Pakdd Competition 2007 Report

PAKDD COMPETITION 2007 REPORT

Participant 106

Members:

Fery Suryadi

Priya Jhanji

Mohammed Dwikat

Mallikarjuna C Jayanty

Deivanayagam Kannabiran

Date : April 15, 2007

Management Science and Information Systems

OklahomaStateUniversity

Stillwater

Oklahoma

2007

I. Introduction

The problem investigated in this report is how to build a decision model from an original sample dataset of the credit card users of a particular finance company. The modeling data set has 40700 observations with 40 model variables. The target variable is “Target_Flag”. The company wants to build a decision model that predicts which customer is more likely to open a new credit line within 12 months of opening a credit card account. The objective to accurately predict as many customers as possible from the Score set provided. The processes carried out can be divided into Data Preparation, Experiments, Results and Business Insight.

II. Data Preparation

The modeling data set provided for creating the model is highly unbalanced. We have only 700 yes responses and it is less than 2% of the entire sample. We decided to create several balanced samples, consists of 700 yes responses and 700 no responses, to build our model. Though the balanced dataset thus created has equal number of yes and no answer, the prior probabilities of the original dataset (No-98.28% and Yes-1.72%) have been applied. This makes sure that the balanced dataset thus created behaves like the original one.

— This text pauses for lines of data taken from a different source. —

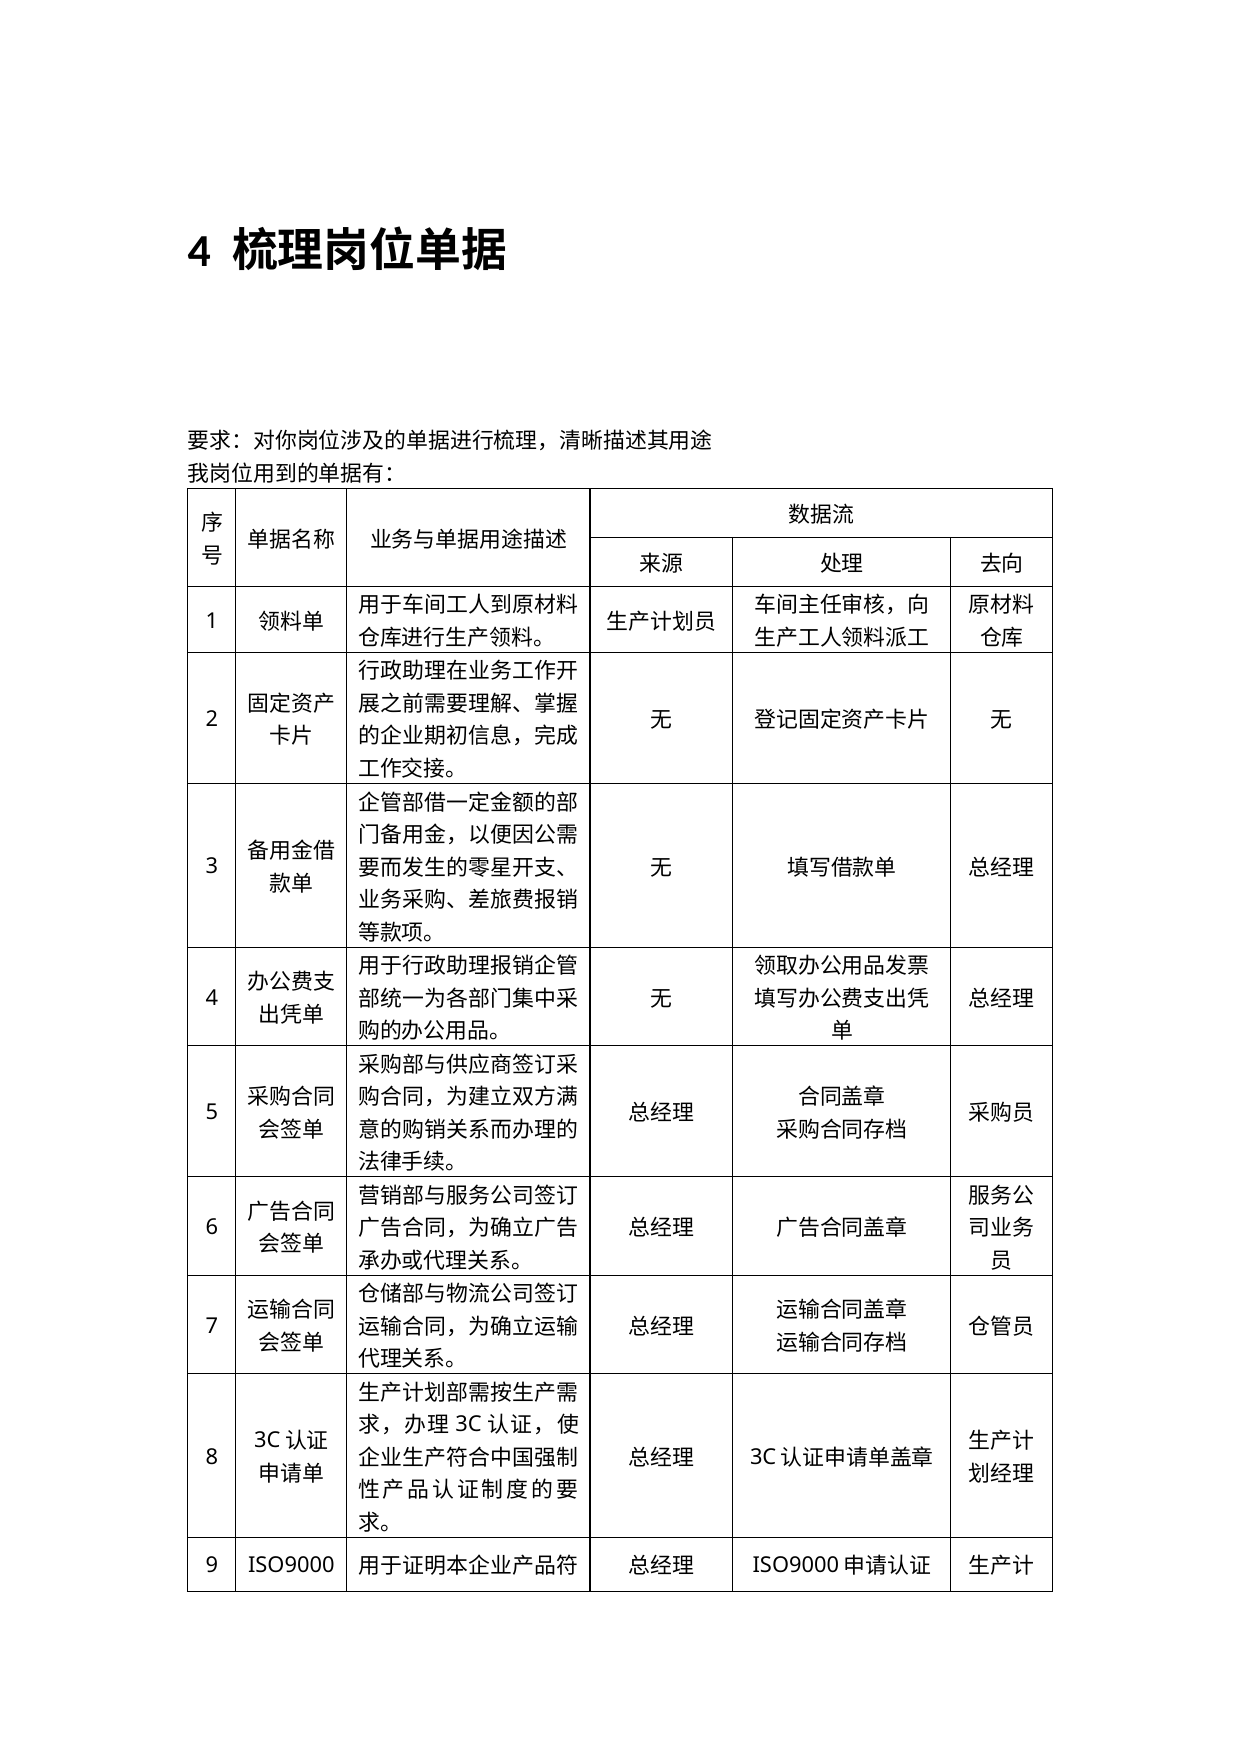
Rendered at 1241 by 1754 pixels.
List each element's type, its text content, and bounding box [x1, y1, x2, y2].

text 要求：对你岗位涉及的单据进行梳理，清晰描述其用途 [187, 423, 1053, 455]
table_cell 营销部与服务公司签订广告合同，为确立广告承办或代理关系。 [347, 1177, 589, 1275]
table_cell 生产计划员 [591, 587, 732, 652]
table_cell 3C认证申请单盖章 [733, 1374, 950, 1537]
table_cell 企管部借一定金额的部门备用金，以便因公需要而发生的零星开支、业务采购、差旅费报销等款项。 [347, 784, 589, 947]
table_cell 填写借款单 [733, 784, 950, 947]
table_cell 处理 [733, 538, 950, 586]
table_cell 1 [188, 587, 235, 652]
table_cell 无 [591, 784, 732, 947]
table_cell 领料单 [236, 587, 346, 652]
table_cell 办公费支出凭单 [236, 948, 346, 1045]
table_cell 总经理 [591, 1374, 732, 1537]
table_cell 用于行政助理报销企管部统一为各部门集中采购的办公用品。 [347, 948, 589, 1045]
table_cell 广告合同会签单 [236, 1177, 346, 1275]
table_cell 无 [591, 948, 732, 1045]
table_cell 行政助理在业务工作开展之前需要理解、掌握的企业期初信息，完成工作交接。 [347, 653, 589, 783]
table_cell 领取办公用品发票 填写办公费支出凭单 [733, 948, 950, 1045]
table_cell 8 [188, 1374, 235, 1537]
table_cell 总经理 [591, 1538, 732, 1591]
table_cell 无 [951, 653, 1052, 783]
table_cell 车间主任审核，向生产工人领料派工 [733, 587, 950, 652]
table_cell 固定资产卡片 [236, 653, 346, 783]
table_cell 用于车间工人到原材料仓库进行生产领料。 [347, 587, 589, 652]
table_cell 运输合同盖章 运输合同存档 [733, 1276, 950, 1373]
table_header 业务与单据用途描述 [347, 489, 589, 586]
table_cell 总经理 [951, 784, 1052, 947]
table_cell 去向 [951, 538, 1052, 586]
table_cell ISO9000认证申请单 [236, 1538, 346, 1591]
table_header 单据名称 [236, 489, 346, 586]
table_cell 6 [188, 1177, 235, 1275]
table_cell 5 [188, 1046, 235, 1176]
table_cell 合同盖章 采购合同存档 [733, 1046, 950, 1176]
table_cell 总经理 [951, 948, 1052, 1045]
table_cell 无 [591, 653, 732, 783]
table_cell 备用金借款单 [236, 784, 346, 947]
table_cell ISO9000申请认证确认 [733, 1538, 950, 1591]
table_cell 4 [188, 948, 235, 1045]
table_cell 登记固定资产卡片 [733, 653, 950, 783]
table_cell 3C认证申请单 [236, 1374, 346, 1537]
table_cell 生产计划经理 [951, 1374, 1052, 1537]
table_cell 运输合同会签单 [236, 1276, 346, 1373]
table_cell 采购部与供应商签订采购合同，为建立双方满意的购销关系而办理的法律手续。 [347, 1046, 589, 1176]
table_header 序号 [188, 489, 235, 586]
table_cell 3 [188, 784, 235, 947]
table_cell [347, 1538, 589, 1591]
table_cell 9 [188, 1538, 235, 1591]
subtitle 梳理岗位单据 [187, 197, 1053, 295]
table_cell 服务公司业务员 [951, 1177, 1052, 1275]
table_cell 总经理 [591, 1046, 732, 1176]
table_header 数据流 [591, 489, 1052, 537]
table_cell 2 [188, 653, 235, 783]
text 我岗位用到的单据有： [187, 455, 1053, 488]
table_cell 总经理 [591, 1276, 732, 1373]
table_cell 仓管员 [951, 1276, 1052, 1373]
table_cell 采购合同会签单 [236, 1046, 346, 1176]
table_cell 广告合同盖章 [733, 1177, 950, 1275]
table_cell 生产计划经理 [951, 1538, 1052, 1591]
table_cell 仓储部与物流公司签订运输合同，为确立运输代理关系。 [347, 1276, 589, 1373]
table_cell 生产计划部需按生产需求，办理3C认证，使企业生产符合中国强制性产品认证制度的要求。 [347, 1374, 589, 1537]
table_cell 总经理 [591, 1177, 732, 1275]
table_cell 来源 [591, 538, 732, 586]
table_cell 采购员 [951, 1046, 1052, 1176]
table_cell 7 [188, 1276, 235, 1373]
table_cell 原材料仓库 [951, 587, 1052, 652]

Some variables such as DISP_INCOME_CODE (because there are a lot of missing values) and B_DEF_UNPD_L12M (it being a unary variable) are rejected. We changed the roles (such as from segment to input) and levels (such as from nominal to binary) of several variables to more appropriate ones to suit their values.

Before we build the model, we have to train the data. Therefore, we split the data by using 70% training data and 30% validation data. Given the number of missing values, we use an imputation node. We transformed some of the variables to make sure theyfollow normal distribution. More than one variable selection methods are used in preparing the dataset to know which the important variables are.

III. Experiments

In the experiments carried out, many methods were tested in combination with several datasets that we created. We built our model by using several techniques, such as logistic regression model, decision tree, artificial neural network, and auto neural network. Later on we combined those models by using ensemble model to create a new model that is the combination of model we specified. The goal was to select the model with the best ROC (and perhaps misclassification) values. We selected the classifier that maximized our validation ROC.

We usedanother measurement besides ROC to find out the performance of each model, such as misclassification rate to find out the accuracy rate of our model. We decided that we cannot just go about selecting a model based on just one classifier. We also ran a crosstab between the predicted and actual values and our model’s accuracy turned out to be almost 64%.The number of false positive and false negative values,which play a major role, can be calculated from each model by using the ROC curve and its respective output window. All our processes were carried out with the help of Enterprise Miner 5.2.

IV. Results

We compared our entire model to find out the best model for our data set. The best model was being used to score the scoring dataset provided. The best result of model predictionis obtained through ensemble model with the option of maximum posterior probabilities. The score values by using this model can be viewed in the file that we send along with this report.

V. Business Insight

Regarding the variable selection, some of the variables which we thought were not necessary were included in the model. For e.g. B_ENQ_L6M_GR3 was included in the model when we assumed it would be eliminated since B_ENQ_L12M_GR3 also is almost similar but it differed only in the time constraint. But after looking at the strong connection between these variables, it was clear that we cannot reject either of the variables from the dataset.

The fact that the process of selecting a single customer takes into account so many variables is of a high importance here. It is very strange that the overlap which was called as being small is actually minute here which ultimately shows that not a lot of the customers chose the option of taking a home loan. This could due to various reasons which can be cited some of them being high interest rates or high principal involved.